PROBLEM A >> Filter the listing and copy every line that contains the string "shape", treating uppercase and lowercase letters as distinct.
★ ★ ★ ★
Pride matters to me. My first Pride was not in Plymouth; it was Brighton Pride. I was young. I had brown hair in those days. I had an amazing time—and that is where I will put a full stop against it. It was fabulous. We all remember our first Pride: it is liberating, it is freeing and you get a real sense of knowing who you are. We need to ensure that 50 years of Pride are celebrated, we need to mark what has happened, and we need to celebrate the local Prides. Plymouth Pride on 13 and 14 August this year will be brilliant; I will be there. London Pride on Saturday will be brilliant, and I will be there as well.

Pride Month reminds us of the extraordinary progress that we have made in the past 50 years. Since the first Pride protest in 1972, we have achieved huge milestones in this country: equal marriage; gay adoption; gay and bisexual men being able to donate blood; the end of section 28; the equalisation of the age of consent; LGBT personnel serving in our armed forces, and so much more. But the LGBT community has never been a homogeneous blob of people; we have always been different, and it is that celebration of individualism, and our collective bonds, that has defined the past 50 years. To put it another way, we are all different, and we are all equal. However, the achievements of the past 50 years have created a belief among many that equality is a one-way street—that things only ever get better. There is a sense of the inevitability of progress. That is welcome—I am an optimist, and I want things to only ever get better—but we need to challenge the belief that while we must accept some bumps in the road, a challenge here or there, perhaps an obstacle to climb over, things will always get better, because it has led to a political consequence, the consequence of comfortable complacency.
★ ★ ★ ★
PROBLEM B >> Reproduce the passage on Pride from "Pride matters to" to "there as well.", substituting "wonderful" for "brilliant".
★ ★ ★ ★
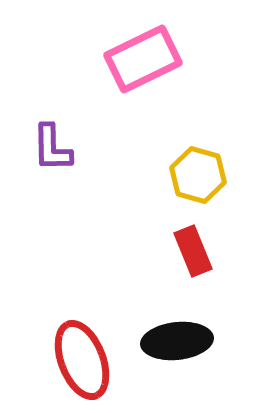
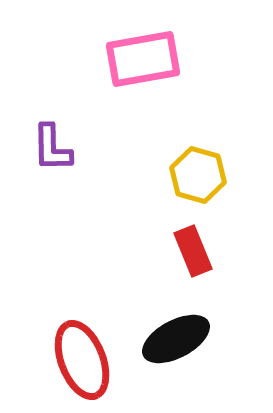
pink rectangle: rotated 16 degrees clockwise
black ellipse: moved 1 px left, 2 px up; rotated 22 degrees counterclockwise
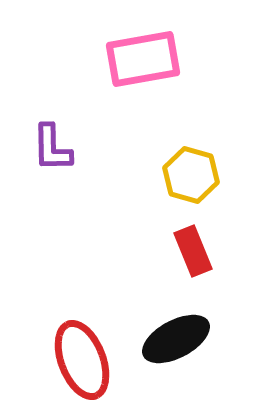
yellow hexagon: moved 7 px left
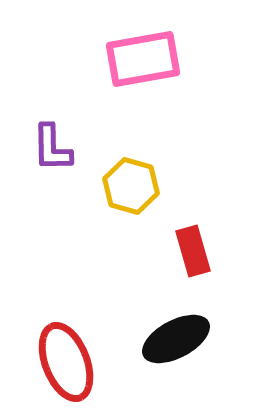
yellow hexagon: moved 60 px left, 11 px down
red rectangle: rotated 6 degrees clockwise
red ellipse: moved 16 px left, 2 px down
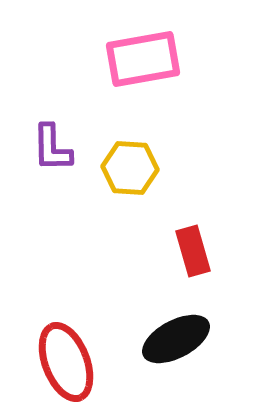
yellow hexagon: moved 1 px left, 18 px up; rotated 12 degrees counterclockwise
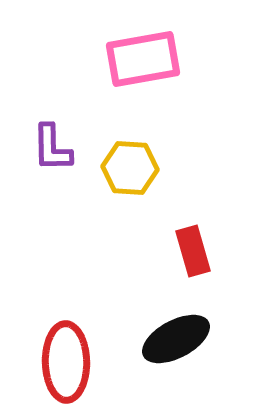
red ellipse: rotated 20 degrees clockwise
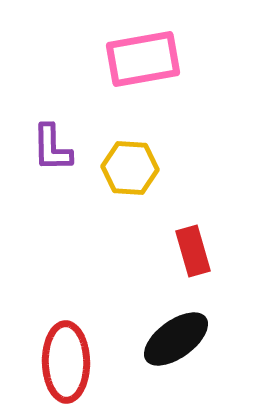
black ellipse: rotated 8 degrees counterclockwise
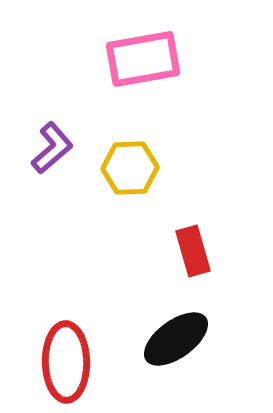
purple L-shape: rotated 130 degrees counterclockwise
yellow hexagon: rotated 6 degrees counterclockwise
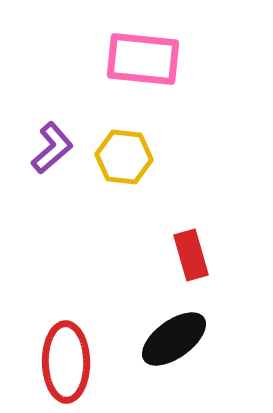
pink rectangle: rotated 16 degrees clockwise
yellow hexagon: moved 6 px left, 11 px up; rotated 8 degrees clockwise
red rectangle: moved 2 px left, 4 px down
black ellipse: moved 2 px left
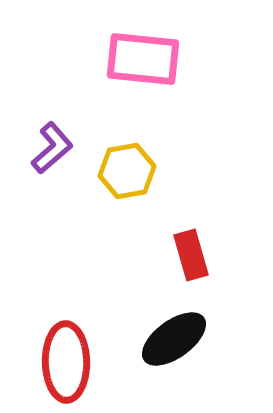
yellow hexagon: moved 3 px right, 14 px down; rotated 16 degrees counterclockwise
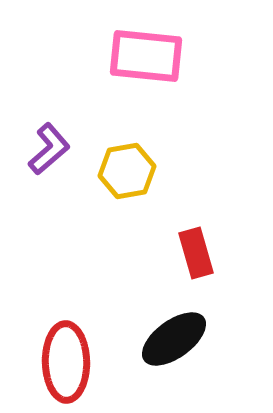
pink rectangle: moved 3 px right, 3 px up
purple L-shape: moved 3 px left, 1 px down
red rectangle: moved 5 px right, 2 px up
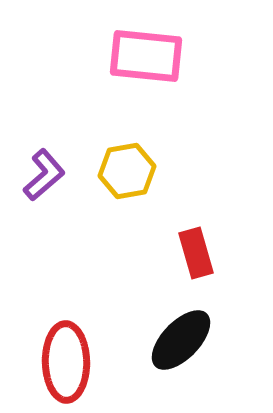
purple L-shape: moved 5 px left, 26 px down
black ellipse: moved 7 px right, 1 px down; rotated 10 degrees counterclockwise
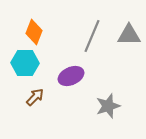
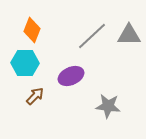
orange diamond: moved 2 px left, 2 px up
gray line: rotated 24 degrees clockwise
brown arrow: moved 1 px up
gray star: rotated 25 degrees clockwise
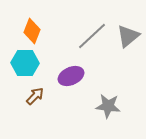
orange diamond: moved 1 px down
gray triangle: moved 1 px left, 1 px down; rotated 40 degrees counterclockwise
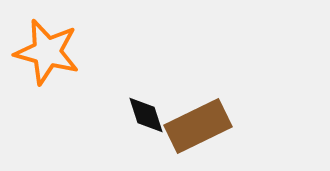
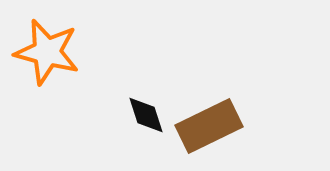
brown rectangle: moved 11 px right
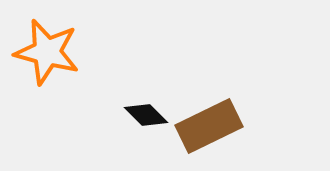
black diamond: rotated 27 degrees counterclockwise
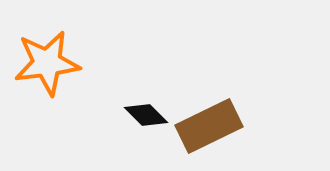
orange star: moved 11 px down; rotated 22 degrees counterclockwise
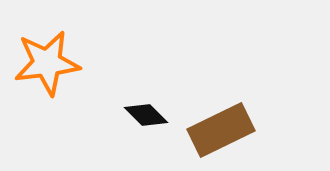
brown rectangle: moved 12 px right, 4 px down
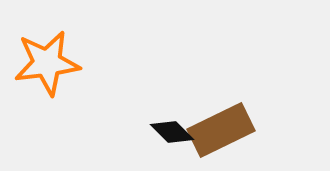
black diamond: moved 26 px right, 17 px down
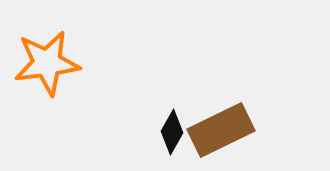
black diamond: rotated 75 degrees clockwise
★ ★ ★ ★
PROBLEM SOLUTION A >>
purple L-shape: rotated 130 degrees counterclockwise
purple L-shape: moved 3 px left, 1 px down
purple L-shape: moved 5 px left, 26 px down

PROBLEM SOLUTION B >>
Pride matters to me. My first Pride was not in Plymouth; it was Brighton Pride. I was young. I had brown hair in those days. I had an amazing time—and that is where I will put a full stop against it. It was fabulous. We all remember our first Pride: it is liberating, it is freeing and you get a real sense of knowing who you are. We need to ensure that 50 years of Pride are celebrated, we need to mark what has happened, and we need to celebrate the local Prides. Plymouth Pride on 13 and 14 August this year will be wonderful; I will be there. London Pride on Saturday will be wonderful, and I will be there as well.